Game 2 didn’t fare better, scoring a 9.9 overnight rating, a three-year low. (Viewership numbers aren’t yet available for Game 2.) That’s a 10 percent decline from Game 2 for the Astros and Dodgers in 2017, which drew an 11.0 rating. But unlike Game 1, the disparity between 2018 and 2016 isn’t as big. Cubs-Indians in 2016 pulled an 11.2 rating, which is just a 12 percent drop.
Some good news for baseball: the World Series was the most-watched program on TV on Tuesday and Wednesday.
Why aren’t people watching?
As far as TV markets, a contest between the Dodgers and Red Sox is promising on paper. Los Angeles and Boston are two of the largest TV markets in the U.S.; Los Angeles is No. 2, and Boston is No. 10. And both teams have compelling narratives. The Red Sox charged into the playoffs after winning a franchise-record 108 games, while the Dodgers overcame a dismal start and injuries to key players to win the National League West in a tiebreaker.
Plus, the Dodgers and Red Sox have some of the most exciting and talented players in baseball. Mookie Betts is the likely American League MVP. Manny Machado has been making noise and sliding dirty. Game 1 featured Clayton Kershaw and Chris Sale, two of the best pitchers in baseball, going head-to-head! Both teams are so hyped that even a walk draws celebration from the dugout.
So with large TV markets and two popular, exciting teams, why aren’t people watching? While many will point to game length as one of the main culprits of the ratings slide, that doesn’t appear to have anything to do with it. From Sports Media Watch:
Game 2 ended an hour earlier than last year’s extra-inning marathon, an indication that length of game is not a factor in the declines. Game 1, which ended more than a hour later than last year, posted a smaller decline.

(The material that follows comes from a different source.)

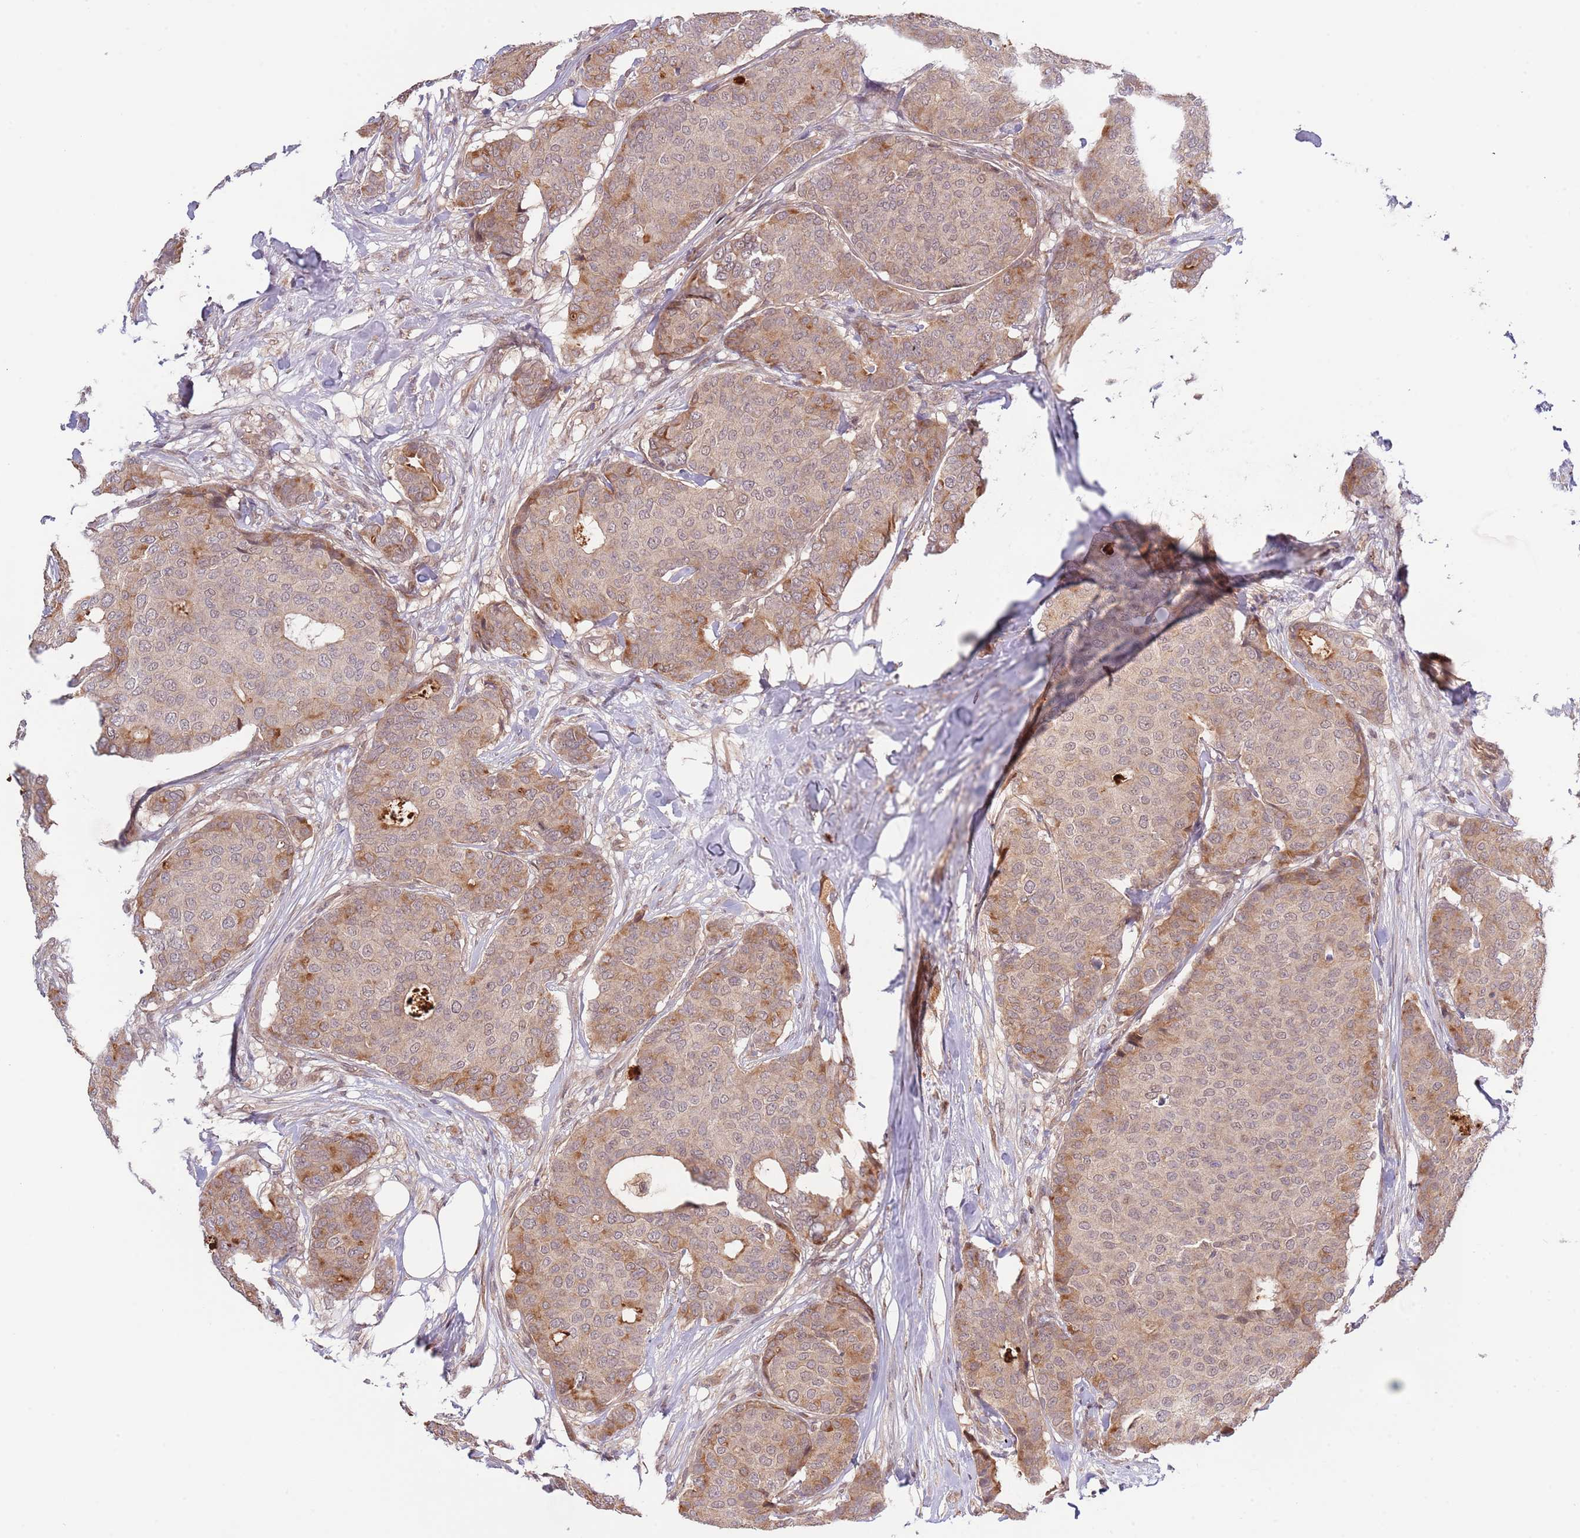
{"staining": {"intensity": "moderate", "quantity": "<25%", "location": "cytoplasmic/membranous"}, "tissue": "breast cancer", "cell_type": "Tumor cells", "image_type": "cancer", "snomed": [{"axis": "morphology", "description": "Duct carcinoma"}, {"axis": "topography", "description": "Breast"}], "caption": "This photomicrograph displays IHC staining of human breast cancer (infiltrating ductal carcinoma), with low moderate cytoplasmic/membranous positivity in approximately <25% of tumor cells.", "gene": "PRR16", "patient": {"sex": "female", "age": 75}}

One factor could be start times. With Boston and Los Angeles on two separate coasts, almost any weeknight start time is going to cause problems. Games that start at 8 p.m. in Boston start at 5 p.m. in Los Angeles, meaning that many Dodgers fans are finishing up their workday at game time. Even the games being played in Los Angeles are starting at 8 p.m. ET, so West Coast viewers will be in a tough spot throughout the entire series.
With the Dodgers down 2-0, it may not last much longer. That’s probably not comforting to Dodgers fans — or to MLB executives hoping for a long series to boost their ratings numbers.